Kala Pemerintah Fokus Lagi Proyek Tanggul Laut Raksasa, Penelitian Ungkap Cara Itu Bukan Solusi

 

 

Belum selesai dengan proyek kontroversi, reklamasi di Pantai Utara Jakarta, kini pemerintah tampaknya kembali fokus melanjutkan proyek National Capital Integrated Coastal Development (NCICD) atau dikenal dengan tanggul laut raksasa, yang hampir dua tahun mandek. Meski begitu, peneliti dari Indonesia maupun Belanda menilai proyek tanggul laut raksasa (giant sea wall) maupun reklamasi Teluk Jakarta bukanlah solusi atasi masalah Jakarta.

Kamis pekan lalu lintas kementerian meninjau proyek NCICD, antara lain Kementerian Kelautan dan Perikanan, Badan Perencana Pembangunan Nasional (Bappenas) dan Kementerian Pekerjaan Umum dan Perumahan Rakyat (PUPR), serta konsultan proyek dari Belanda dan Korea.

PETUNJUK TUGAS 1: Temukan setiap baris dalam catatan di bawah yang memuat kata "kern", lalu salin semua baris tersebut.

DAFTAR DATA:
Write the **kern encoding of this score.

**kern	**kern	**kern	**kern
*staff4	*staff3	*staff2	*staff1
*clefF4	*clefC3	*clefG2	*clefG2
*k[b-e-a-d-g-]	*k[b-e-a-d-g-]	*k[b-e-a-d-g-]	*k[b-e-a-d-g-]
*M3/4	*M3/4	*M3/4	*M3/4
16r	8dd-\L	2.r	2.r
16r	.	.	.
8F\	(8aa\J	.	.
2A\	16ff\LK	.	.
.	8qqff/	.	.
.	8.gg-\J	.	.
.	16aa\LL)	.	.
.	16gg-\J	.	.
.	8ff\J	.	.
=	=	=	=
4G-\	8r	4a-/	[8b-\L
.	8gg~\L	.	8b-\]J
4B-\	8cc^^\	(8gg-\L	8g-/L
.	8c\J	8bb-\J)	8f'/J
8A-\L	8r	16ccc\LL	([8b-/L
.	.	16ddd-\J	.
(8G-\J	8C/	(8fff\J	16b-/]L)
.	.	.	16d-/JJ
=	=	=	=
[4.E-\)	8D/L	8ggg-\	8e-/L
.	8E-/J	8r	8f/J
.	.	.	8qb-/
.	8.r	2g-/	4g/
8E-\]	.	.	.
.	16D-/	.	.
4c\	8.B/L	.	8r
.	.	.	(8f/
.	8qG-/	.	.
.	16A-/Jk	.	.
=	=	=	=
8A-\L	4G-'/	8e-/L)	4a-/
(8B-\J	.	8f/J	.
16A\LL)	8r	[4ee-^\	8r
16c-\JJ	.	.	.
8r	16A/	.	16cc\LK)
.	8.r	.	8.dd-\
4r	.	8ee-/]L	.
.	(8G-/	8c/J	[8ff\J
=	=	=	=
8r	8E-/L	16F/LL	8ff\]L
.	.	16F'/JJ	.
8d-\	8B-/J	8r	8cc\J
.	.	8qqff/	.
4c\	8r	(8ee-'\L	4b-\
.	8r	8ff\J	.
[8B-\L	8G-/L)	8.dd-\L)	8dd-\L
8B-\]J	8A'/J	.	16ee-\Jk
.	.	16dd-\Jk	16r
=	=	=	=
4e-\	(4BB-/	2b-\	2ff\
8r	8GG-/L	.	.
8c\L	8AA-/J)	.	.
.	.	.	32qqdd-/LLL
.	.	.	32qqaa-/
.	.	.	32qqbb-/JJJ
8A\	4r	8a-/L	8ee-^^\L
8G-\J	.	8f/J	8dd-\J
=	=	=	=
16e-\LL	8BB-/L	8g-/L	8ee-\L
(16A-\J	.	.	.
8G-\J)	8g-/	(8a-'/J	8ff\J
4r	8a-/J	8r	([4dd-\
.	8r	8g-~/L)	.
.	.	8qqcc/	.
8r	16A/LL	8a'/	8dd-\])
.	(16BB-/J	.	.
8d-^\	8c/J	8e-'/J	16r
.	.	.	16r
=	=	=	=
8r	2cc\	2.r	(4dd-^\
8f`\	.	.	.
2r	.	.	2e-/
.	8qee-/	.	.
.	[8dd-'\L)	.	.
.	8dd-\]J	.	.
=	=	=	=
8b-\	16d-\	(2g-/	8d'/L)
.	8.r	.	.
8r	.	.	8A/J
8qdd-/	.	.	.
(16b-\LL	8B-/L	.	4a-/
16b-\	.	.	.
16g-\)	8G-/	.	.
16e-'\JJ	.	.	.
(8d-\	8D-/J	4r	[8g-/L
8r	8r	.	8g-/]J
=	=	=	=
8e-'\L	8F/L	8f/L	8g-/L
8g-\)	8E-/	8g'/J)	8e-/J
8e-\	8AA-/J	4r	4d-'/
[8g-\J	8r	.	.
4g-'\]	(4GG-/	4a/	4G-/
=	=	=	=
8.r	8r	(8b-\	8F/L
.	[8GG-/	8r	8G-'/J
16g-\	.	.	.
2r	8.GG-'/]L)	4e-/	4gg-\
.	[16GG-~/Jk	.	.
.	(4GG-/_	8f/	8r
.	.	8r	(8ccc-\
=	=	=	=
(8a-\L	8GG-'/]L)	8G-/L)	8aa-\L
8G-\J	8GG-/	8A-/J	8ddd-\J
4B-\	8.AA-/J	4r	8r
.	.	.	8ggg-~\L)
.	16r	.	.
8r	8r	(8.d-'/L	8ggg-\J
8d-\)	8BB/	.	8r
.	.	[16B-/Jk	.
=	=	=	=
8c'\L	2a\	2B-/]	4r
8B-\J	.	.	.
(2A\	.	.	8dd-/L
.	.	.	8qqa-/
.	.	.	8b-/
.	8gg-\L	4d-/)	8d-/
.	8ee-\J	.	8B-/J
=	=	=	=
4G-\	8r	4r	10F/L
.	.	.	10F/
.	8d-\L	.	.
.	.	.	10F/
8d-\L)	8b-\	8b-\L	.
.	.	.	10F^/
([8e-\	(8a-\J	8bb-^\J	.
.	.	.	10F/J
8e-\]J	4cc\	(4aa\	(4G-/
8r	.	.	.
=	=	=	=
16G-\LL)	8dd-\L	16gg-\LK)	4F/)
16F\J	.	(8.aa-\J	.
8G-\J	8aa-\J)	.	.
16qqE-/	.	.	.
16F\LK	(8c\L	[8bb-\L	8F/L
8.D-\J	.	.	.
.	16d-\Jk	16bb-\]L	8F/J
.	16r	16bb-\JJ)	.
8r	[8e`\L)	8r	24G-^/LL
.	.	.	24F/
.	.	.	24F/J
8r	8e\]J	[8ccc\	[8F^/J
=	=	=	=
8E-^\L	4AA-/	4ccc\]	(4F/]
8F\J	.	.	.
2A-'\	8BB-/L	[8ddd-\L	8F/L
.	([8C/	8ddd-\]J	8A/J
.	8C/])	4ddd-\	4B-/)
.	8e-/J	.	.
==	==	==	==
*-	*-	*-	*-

PETUNJUK TUGAS 2: Salin ulang secara persis bagian teks tentang tanggul laut raksasa di atas, antara "Kala Pemerintah Fokus" dan "atasi masalah Jakarta.", termasuk kedua ujungnya.

PENYELESAIAN 1:
Write the **kern encoding of this score.
**kern	**kern	**kern	**kern

PENYELESAIAN 2:
Kala Pemerintah Fokus Lagi Proyek Tanggul Laut Raksasa, Penelitian Ungkap Cara Itu Bukan Solusi

 

 

Belum selesai dengan proyek kontroversi, reklamasi di Pantai Utara Jakarta, kini pemerintah tampaknya kembali fokus melanjutkan proyek National Capital Integrated Coastal Development (NCICD) atau dikenal dengan tanggul laut raksasa, yang hampir dua tahun mandek. Meski begitu, peneliti dari Indonesia maupun Belanda menilai proyek tanggul laut raksasa (giant sea wall) maupun reklamasi Teluk Jakarta bukanlah solusi atasi masalah Jakarta.